**What to do**
When you have gone through the entries below, state how many lines include the word "Avenida" and write nothing else.

**Supplied data**
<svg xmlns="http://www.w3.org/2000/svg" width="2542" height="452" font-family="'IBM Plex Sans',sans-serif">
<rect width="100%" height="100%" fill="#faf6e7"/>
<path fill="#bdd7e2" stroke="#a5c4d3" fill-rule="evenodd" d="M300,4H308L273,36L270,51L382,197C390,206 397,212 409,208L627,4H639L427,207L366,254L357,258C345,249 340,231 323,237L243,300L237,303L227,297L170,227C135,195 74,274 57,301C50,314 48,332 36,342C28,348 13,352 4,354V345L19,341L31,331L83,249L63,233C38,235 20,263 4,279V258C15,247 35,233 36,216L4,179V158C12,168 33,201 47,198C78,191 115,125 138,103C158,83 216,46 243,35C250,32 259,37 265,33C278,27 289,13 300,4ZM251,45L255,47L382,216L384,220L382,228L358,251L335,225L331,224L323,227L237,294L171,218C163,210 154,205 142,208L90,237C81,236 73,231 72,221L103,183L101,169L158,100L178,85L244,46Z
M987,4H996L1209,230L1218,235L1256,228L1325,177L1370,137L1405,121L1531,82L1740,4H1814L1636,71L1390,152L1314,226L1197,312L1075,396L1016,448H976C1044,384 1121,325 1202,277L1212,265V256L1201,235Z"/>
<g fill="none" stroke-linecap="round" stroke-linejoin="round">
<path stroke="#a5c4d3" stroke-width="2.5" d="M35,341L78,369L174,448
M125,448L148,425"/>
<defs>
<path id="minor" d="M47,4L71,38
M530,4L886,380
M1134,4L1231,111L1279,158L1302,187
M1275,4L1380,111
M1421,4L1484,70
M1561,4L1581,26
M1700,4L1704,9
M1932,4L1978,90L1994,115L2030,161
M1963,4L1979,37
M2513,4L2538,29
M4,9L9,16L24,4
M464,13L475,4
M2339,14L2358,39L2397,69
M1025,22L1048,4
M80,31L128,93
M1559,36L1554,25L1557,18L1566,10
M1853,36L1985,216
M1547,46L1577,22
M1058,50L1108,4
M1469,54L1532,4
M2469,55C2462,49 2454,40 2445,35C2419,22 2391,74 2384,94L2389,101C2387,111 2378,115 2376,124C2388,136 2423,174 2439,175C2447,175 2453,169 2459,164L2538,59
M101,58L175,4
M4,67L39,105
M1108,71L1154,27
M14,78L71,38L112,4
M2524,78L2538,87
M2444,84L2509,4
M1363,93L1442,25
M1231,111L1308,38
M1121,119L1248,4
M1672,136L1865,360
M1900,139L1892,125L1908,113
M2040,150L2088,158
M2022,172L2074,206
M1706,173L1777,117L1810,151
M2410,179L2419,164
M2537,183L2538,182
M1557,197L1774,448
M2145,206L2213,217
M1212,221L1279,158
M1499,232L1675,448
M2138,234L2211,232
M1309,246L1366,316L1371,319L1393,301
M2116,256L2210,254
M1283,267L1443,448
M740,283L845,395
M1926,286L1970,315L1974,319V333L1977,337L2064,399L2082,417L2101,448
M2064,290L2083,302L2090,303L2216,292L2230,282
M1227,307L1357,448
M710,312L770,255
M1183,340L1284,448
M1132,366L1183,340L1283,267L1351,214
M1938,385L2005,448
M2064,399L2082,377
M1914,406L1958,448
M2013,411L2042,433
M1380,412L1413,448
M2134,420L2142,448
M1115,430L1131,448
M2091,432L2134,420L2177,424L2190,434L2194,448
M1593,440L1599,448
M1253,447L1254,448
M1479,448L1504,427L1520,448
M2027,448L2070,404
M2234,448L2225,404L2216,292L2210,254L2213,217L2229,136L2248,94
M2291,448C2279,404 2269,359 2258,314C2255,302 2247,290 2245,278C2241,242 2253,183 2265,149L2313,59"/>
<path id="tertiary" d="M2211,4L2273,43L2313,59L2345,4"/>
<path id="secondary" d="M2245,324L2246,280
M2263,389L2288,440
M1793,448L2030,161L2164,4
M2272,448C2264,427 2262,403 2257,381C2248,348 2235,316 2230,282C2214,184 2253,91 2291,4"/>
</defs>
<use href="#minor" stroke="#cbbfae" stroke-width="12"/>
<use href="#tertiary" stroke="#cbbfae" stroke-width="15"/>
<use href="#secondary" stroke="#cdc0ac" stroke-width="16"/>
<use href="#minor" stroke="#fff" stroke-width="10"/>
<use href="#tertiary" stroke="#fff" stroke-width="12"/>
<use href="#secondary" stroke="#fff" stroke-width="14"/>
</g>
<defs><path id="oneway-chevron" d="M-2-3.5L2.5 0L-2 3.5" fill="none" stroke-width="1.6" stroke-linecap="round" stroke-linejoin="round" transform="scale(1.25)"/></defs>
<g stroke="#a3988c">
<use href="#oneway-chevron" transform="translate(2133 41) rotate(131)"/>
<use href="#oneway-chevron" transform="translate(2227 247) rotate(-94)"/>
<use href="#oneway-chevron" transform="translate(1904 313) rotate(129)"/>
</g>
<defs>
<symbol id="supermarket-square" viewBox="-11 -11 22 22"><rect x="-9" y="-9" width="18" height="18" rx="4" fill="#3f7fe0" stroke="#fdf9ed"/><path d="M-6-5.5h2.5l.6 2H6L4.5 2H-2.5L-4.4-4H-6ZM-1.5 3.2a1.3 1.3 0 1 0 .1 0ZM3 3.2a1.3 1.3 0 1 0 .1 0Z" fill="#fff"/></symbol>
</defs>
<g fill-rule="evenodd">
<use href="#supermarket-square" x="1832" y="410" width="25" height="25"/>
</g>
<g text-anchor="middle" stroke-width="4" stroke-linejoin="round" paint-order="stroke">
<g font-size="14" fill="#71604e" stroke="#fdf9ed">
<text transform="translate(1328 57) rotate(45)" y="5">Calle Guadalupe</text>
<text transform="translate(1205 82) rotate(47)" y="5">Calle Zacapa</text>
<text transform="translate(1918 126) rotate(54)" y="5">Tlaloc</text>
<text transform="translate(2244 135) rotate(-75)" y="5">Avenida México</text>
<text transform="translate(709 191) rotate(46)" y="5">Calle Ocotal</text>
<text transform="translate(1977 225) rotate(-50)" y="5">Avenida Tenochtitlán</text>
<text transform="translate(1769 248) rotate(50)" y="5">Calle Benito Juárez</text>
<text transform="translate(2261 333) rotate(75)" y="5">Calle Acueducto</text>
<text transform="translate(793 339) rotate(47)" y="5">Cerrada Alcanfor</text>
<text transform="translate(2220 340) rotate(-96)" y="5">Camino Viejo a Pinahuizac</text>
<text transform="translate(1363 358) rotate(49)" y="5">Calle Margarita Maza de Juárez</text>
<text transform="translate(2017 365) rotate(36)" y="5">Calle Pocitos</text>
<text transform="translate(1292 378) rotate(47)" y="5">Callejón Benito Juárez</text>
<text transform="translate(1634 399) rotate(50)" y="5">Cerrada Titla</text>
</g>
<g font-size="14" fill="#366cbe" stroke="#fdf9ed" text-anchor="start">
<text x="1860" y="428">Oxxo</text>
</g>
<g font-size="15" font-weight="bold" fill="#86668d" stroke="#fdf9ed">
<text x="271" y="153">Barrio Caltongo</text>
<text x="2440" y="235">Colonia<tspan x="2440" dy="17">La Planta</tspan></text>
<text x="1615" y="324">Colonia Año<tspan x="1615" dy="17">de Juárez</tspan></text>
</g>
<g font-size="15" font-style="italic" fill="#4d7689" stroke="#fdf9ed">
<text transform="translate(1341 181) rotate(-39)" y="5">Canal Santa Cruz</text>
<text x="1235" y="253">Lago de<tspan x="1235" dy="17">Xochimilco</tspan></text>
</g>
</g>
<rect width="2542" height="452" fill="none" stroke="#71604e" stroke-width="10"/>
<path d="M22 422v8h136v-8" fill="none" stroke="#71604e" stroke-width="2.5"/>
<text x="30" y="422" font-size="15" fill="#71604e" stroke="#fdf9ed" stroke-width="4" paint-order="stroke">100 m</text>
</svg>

**Your response**
2